Cell culture

The immortalized human fetal osteoblast cell line hFOB1.19 (hFOB1.19) was purchased (ATCC® CRL-11372™). It was cultured according to the protocol specified by the repository and regularly tested for mycoplasma contamination. hFOB1.19 cells were maintained in growth medium (GM): DMEM:Ham’s F12 (Sigma, D6421) supplemented with 10% fetal bovine serum (FBS), 2.5 mM L-glutamine, 100 U/mL penicillin and 100 μg/mL streptomycin, 300 µg/ml G418 (Sigma, G8168). All the experiments were carried out at 34 °C and 5% CO₂. Two monoclonal hFOB1.19 cell lines expressing enhanced green fluorescent protein (eGFP) under the control of the i) human full-length osteocalcin promoter (hFOB hOC_eGFP) and ii) the human ubiquitinase (UbC) promoter (hFOB_eGFP) were generated previously by lentivirus transduction¹⁵. Cultivation was conducted at 34 °C in growth media. Osteogenesis was triggered in spheroids by incubating the cells at 34 °C in osteogenic medium (OM): DMEM:Ham’s F12 mixture containing 2% FBS, 500 µM ascorbic acid and 10 nM dexamethasone (Sigma, D4902). For adipogenic differentiation, the cells were incubated in adipogenic medium (AM) supplemented with 0.5 mM isobutyl‐methylxanthine (Sigma, I5879), 1 μM dexamethasone, 10 μM insulin (Sigma, l9278), and 60 μM indomethacin (Sigma, I7378). Spheroids were formed by incubating 10³ cells in ultralow attachment U-bottom 96-well plates (Greiner)⁴⁶. Further cultivation was carried out in 96-well-plates at 34 °C and 5% CO₂, with medium changes performed every second day. eGFP fluorescence was quantified by summing all pixel values in the region of interest (raw integrated density) by means of image analysis (ImageJ, Fiji open source) at 3 and 6 days post-aggregation. eGFP signals related to growth and osteo- and adipogenic media were normalized to the area, and differences were statistically evaluated via unpaired t tests.
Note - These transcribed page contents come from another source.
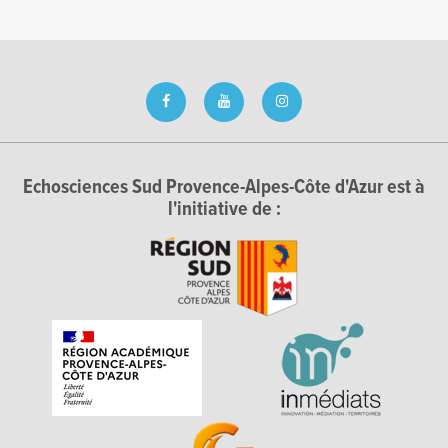
Echosciences Sud Provence-Alpes-Côte d'Azur est à
l'initiative de :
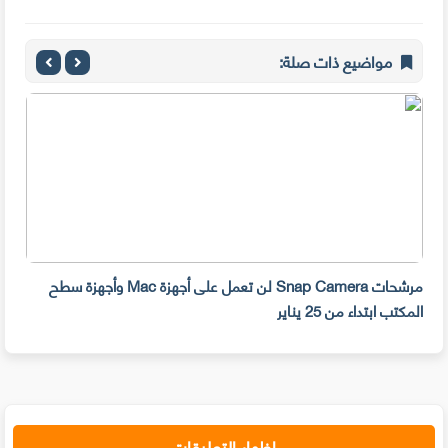
مواضيع ذات صلة:
مرشحات Snap Camera لن تعمل على أجهزة Mac وأجهزة سطح
المكتب ابتداء من 25 يناير
صديق
إظهار التعليقات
THP-1 cells were purchased (ACC16; DMSZ Leibniz-Institut-Deutsche Sammlung für Mikroorganismen und Zellkulturen GmbH). They were expanded in RPMI 1640 medium supplemented with 5% FBS, 100 U/mL penicillin and 100 μg/mL streptomycin. Human mesenchymal stem cells-hMSCs (Cambrex, East Rutherford, NJ) were expanded in α-MEM supplemented with 20% FBS, 100 U/mL penicillin and 100 μg/mL streptomycin. Both THP1 cells and hMSCs were cultivated as monocultures at 37 °C. For all co-culture experiments, complete DMEM:Ham’s F12 growth medium was used.